Objective »
Copy the listing below from the line with "scientific name: Coccinella septempunctata" to the line with "genus: Tragopogon", keeping both of those lines and every line between them unchanged.
[START OF Stored records]
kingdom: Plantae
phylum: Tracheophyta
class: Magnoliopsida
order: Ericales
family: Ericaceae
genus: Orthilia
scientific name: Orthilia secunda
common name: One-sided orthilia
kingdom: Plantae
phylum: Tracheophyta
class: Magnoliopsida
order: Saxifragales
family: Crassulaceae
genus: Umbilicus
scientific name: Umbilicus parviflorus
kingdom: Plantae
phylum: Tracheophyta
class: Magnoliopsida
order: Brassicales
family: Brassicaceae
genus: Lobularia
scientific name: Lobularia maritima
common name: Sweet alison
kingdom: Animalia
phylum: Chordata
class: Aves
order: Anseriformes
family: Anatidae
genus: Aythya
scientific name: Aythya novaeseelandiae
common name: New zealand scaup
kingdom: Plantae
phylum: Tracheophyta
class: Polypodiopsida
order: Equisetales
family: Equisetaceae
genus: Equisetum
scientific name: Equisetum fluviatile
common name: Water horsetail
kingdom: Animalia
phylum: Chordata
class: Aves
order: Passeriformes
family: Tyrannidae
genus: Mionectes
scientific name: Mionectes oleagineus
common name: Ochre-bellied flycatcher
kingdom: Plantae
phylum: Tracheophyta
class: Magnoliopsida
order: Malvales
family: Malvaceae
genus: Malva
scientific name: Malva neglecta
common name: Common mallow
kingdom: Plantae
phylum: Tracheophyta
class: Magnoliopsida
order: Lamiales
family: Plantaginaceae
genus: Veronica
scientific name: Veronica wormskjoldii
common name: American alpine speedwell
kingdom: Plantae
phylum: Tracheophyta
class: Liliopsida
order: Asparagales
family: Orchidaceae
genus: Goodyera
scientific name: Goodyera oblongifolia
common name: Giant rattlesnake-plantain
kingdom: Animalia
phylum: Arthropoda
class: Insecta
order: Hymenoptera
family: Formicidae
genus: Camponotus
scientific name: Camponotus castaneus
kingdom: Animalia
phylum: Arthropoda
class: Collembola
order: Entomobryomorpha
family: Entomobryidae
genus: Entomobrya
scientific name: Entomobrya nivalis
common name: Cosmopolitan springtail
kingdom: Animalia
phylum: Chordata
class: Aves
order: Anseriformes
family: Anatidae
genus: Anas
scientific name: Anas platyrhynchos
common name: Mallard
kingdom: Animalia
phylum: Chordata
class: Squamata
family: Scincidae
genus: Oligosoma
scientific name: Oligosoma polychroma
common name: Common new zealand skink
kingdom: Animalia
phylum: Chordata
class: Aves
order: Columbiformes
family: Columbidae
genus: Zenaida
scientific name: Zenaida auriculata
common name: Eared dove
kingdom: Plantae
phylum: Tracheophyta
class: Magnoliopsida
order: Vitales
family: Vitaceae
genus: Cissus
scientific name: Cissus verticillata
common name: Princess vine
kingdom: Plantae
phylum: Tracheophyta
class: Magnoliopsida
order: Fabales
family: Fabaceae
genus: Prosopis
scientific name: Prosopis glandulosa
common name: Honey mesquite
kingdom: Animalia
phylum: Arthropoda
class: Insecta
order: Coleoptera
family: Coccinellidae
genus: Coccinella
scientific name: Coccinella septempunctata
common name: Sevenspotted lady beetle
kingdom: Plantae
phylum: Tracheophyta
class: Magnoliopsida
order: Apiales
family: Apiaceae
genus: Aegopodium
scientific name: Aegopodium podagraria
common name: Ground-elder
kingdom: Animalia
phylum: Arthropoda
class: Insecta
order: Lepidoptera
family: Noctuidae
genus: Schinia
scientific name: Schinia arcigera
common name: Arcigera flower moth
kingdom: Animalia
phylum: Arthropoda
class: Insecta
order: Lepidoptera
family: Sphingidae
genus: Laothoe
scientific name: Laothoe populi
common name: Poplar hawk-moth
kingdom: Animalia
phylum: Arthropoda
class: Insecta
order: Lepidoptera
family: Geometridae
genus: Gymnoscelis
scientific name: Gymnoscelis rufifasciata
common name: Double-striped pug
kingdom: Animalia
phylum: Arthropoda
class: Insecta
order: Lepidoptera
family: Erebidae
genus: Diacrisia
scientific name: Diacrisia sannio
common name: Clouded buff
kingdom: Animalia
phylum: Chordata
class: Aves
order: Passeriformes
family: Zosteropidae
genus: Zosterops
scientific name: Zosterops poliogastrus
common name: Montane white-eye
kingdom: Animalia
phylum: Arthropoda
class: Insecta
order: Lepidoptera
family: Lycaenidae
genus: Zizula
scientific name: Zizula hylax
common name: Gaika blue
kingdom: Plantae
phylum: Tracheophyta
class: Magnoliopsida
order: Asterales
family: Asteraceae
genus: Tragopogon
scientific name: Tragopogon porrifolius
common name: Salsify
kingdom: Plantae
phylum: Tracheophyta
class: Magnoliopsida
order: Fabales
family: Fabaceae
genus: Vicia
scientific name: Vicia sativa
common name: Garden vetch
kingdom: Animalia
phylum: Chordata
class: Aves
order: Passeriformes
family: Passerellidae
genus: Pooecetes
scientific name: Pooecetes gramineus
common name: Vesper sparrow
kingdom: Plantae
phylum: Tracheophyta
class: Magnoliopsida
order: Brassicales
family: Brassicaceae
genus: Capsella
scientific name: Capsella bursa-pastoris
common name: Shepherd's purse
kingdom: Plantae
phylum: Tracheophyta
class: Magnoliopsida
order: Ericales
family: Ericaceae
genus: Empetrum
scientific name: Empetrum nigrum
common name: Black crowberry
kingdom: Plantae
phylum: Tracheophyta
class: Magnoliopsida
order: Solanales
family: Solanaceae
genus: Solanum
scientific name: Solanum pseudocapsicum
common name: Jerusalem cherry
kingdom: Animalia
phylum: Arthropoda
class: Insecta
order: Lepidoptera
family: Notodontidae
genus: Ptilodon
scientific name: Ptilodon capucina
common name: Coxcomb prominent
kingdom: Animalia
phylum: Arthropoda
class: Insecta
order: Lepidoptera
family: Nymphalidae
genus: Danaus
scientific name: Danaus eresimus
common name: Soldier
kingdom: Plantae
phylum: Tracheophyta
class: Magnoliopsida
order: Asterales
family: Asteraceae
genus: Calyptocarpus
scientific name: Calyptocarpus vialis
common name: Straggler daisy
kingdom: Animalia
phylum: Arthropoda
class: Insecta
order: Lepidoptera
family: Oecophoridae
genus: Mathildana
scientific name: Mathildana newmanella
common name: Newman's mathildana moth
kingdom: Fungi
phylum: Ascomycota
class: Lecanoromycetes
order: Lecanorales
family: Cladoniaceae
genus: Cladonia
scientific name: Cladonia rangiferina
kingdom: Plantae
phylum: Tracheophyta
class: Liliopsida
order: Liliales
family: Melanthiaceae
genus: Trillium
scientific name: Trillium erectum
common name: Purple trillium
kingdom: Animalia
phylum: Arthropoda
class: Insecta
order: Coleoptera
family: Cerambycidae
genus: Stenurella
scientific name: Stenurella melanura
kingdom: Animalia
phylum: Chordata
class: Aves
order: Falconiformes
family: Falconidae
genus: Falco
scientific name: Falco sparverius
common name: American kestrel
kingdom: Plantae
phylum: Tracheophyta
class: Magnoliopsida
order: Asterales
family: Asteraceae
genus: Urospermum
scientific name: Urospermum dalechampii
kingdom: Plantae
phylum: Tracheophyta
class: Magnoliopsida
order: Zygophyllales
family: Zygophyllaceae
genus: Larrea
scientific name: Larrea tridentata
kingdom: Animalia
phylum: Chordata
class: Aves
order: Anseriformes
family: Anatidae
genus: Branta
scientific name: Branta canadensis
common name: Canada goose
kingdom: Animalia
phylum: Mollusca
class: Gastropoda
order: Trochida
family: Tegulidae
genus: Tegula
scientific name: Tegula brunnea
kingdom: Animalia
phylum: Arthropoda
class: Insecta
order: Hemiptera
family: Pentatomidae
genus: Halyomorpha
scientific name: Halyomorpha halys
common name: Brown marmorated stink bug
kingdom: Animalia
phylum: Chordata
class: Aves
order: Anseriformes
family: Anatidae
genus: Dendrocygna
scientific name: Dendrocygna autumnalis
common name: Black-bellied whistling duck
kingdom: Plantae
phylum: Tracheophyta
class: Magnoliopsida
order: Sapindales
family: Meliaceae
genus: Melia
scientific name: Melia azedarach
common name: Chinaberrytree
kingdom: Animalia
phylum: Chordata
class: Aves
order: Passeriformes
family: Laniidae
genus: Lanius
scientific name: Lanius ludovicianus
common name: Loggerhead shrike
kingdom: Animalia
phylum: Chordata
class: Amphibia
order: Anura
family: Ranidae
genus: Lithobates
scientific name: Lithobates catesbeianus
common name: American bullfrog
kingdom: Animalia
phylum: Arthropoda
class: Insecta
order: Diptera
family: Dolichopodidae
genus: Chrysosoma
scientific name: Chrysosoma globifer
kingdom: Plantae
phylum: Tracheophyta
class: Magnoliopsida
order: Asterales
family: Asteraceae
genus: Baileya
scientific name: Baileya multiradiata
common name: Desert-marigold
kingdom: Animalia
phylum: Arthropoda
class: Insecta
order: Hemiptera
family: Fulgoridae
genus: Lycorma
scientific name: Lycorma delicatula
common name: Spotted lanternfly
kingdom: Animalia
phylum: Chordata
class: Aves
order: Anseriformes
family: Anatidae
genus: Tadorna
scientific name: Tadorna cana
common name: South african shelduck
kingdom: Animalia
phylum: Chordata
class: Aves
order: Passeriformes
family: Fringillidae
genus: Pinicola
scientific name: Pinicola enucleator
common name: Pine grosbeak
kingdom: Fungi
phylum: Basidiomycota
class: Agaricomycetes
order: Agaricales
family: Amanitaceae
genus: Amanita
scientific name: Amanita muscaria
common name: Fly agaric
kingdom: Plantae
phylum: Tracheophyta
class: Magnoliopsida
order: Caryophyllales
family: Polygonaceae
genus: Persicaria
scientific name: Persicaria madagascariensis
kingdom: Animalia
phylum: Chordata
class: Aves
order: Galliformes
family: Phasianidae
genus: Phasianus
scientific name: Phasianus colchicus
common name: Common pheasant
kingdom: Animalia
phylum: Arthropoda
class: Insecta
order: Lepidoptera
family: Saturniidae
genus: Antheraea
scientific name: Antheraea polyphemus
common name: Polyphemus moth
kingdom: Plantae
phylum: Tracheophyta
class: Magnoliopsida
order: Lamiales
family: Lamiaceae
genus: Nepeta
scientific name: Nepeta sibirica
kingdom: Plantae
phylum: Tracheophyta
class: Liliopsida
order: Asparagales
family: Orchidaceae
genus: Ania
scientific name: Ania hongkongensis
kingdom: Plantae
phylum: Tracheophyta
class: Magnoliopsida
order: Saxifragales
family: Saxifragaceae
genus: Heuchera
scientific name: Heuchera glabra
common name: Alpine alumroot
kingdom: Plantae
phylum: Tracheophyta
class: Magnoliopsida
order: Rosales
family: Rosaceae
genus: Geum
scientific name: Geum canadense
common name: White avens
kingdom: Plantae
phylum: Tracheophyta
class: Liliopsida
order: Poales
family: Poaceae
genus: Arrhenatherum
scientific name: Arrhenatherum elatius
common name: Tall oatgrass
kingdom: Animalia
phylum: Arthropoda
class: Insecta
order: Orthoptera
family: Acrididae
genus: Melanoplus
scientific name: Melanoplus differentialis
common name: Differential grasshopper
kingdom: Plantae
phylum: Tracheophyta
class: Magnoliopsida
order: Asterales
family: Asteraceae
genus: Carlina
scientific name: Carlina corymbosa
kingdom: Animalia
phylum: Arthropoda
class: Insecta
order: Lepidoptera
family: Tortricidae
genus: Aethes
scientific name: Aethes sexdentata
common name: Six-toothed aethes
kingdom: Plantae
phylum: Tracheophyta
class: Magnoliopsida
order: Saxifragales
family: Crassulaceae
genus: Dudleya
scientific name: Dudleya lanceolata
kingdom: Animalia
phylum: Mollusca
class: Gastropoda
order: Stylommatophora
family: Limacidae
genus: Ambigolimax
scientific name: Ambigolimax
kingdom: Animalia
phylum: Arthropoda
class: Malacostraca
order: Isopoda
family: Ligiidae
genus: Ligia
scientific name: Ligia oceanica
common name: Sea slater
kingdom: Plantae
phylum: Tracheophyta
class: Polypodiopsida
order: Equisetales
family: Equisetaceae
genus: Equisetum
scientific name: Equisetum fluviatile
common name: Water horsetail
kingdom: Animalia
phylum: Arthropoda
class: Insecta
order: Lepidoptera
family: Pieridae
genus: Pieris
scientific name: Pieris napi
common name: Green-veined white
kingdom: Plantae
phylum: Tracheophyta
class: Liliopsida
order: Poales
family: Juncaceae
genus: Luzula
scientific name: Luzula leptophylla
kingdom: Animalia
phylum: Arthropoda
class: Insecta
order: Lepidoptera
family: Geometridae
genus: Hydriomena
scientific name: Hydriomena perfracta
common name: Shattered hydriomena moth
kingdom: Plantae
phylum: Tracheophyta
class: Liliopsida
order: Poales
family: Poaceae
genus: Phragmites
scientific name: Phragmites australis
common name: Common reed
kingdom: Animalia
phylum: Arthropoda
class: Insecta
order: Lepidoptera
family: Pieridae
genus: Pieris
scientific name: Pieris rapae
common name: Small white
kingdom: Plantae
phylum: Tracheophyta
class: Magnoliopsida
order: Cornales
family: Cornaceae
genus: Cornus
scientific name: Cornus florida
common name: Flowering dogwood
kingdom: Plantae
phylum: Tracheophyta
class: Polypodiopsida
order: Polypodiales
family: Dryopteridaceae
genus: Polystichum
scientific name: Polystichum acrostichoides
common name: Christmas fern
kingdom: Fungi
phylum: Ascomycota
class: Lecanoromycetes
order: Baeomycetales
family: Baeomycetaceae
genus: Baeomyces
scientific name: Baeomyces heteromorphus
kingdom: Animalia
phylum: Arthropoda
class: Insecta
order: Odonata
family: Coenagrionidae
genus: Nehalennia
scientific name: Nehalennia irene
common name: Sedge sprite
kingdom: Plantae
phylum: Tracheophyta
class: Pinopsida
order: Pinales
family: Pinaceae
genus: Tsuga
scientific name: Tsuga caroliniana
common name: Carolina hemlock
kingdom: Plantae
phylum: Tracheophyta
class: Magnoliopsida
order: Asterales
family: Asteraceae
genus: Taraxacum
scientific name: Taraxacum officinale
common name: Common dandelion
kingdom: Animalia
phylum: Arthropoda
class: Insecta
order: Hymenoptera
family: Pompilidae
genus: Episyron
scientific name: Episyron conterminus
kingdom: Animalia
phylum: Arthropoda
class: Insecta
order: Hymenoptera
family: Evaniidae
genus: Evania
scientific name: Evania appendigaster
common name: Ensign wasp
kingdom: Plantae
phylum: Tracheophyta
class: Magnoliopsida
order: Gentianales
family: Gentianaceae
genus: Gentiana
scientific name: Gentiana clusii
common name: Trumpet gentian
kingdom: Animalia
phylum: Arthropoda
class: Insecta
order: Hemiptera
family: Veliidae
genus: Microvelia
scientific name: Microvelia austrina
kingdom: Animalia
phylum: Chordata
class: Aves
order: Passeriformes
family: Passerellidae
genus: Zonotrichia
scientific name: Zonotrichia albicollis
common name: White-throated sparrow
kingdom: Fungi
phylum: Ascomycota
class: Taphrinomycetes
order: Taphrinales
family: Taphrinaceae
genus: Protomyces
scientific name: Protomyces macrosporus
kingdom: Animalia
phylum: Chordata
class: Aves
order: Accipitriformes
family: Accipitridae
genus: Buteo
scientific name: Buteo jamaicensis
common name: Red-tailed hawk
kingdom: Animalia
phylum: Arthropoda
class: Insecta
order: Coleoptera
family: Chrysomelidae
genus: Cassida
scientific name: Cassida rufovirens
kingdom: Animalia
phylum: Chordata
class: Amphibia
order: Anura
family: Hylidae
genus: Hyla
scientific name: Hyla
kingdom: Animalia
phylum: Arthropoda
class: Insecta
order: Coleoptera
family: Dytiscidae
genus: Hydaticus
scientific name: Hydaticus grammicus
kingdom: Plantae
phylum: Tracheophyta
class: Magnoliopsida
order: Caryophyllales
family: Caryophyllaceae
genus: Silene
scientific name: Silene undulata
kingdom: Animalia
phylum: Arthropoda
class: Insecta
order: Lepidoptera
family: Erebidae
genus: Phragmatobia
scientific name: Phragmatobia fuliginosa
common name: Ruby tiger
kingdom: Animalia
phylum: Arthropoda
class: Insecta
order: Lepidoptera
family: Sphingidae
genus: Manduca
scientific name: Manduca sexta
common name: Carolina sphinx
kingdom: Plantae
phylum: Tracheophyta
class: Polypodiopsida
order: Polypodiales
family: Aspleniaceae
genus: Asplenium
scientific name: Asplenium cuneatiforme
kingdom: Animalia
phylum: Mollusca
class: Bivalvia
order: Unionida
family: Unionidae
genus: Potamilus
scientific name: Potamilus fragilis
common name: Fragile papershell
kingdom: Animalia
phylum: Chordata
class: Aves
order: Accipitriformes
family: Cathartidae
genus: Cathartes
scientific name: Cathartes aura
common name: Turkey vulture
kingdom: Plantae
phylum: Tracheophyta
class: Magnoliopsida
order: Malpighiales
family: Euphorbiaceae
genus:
[END OF Stored records]
Task response »
scientific name: Coccinella septempunctata
common name: Sevenspotted lady beetle
kingdom: Plantae
phylum: Tracheophyta
class: Magnoliopsida
order: Apiales
family: Apiaceae
genus: Aegopodium
scientific name: Aegopodium podagraria
common name: Ground-elder
kingdom: Animalia
phylum: Arthropoda
class: Insecta
order: Lepidoptera
family: Noctuidae
genus: Schinia
scientific name: Schinia arcigera
common name: Arcigera flower moth
kingdom: Animalia
phylum: Arthropoda
class: Insecta
order: Lepidoptera
family: Sphingidae
genus: Laothoe
scientific name: Laothoe populi
common name: Poplar hawk-moth
kingdom: Animalia
phylum: Arthropoda
class: Insecta
order: Lepidoptera
family: Geometridae
genus: Gymnoscelis
scientific name: Gymnoscelis rufifasciata
common name: Double-striped pug
kingdom: Animalia
phylum: Arthropoda
class: Insecta
order: Lepidoptera
family: Erebidae
genus: Diacrisia
scientific name: Diacrisia sannio
common name: Clouded buff
kingdom: Animalia
phylum: Chordata
class: Aves
order: Passeriformes
family: Zosteropidae
genus: Zosterops
scientific name: Zosterops poliogastrus
common name: Montane white-eye
kingdom: Animalia
phylum: Arthropoda
class: Insecta
order: Lepidoptera
family: Lycaenidae
genus: Zizula
scientific name: Zizula hylax
common name: Gaika blue
kingdom: Plantae
phylum: Tracheophyta
class: Magnoliopsida
order: Asterales
family: Asteraceae
genus: Tragopogon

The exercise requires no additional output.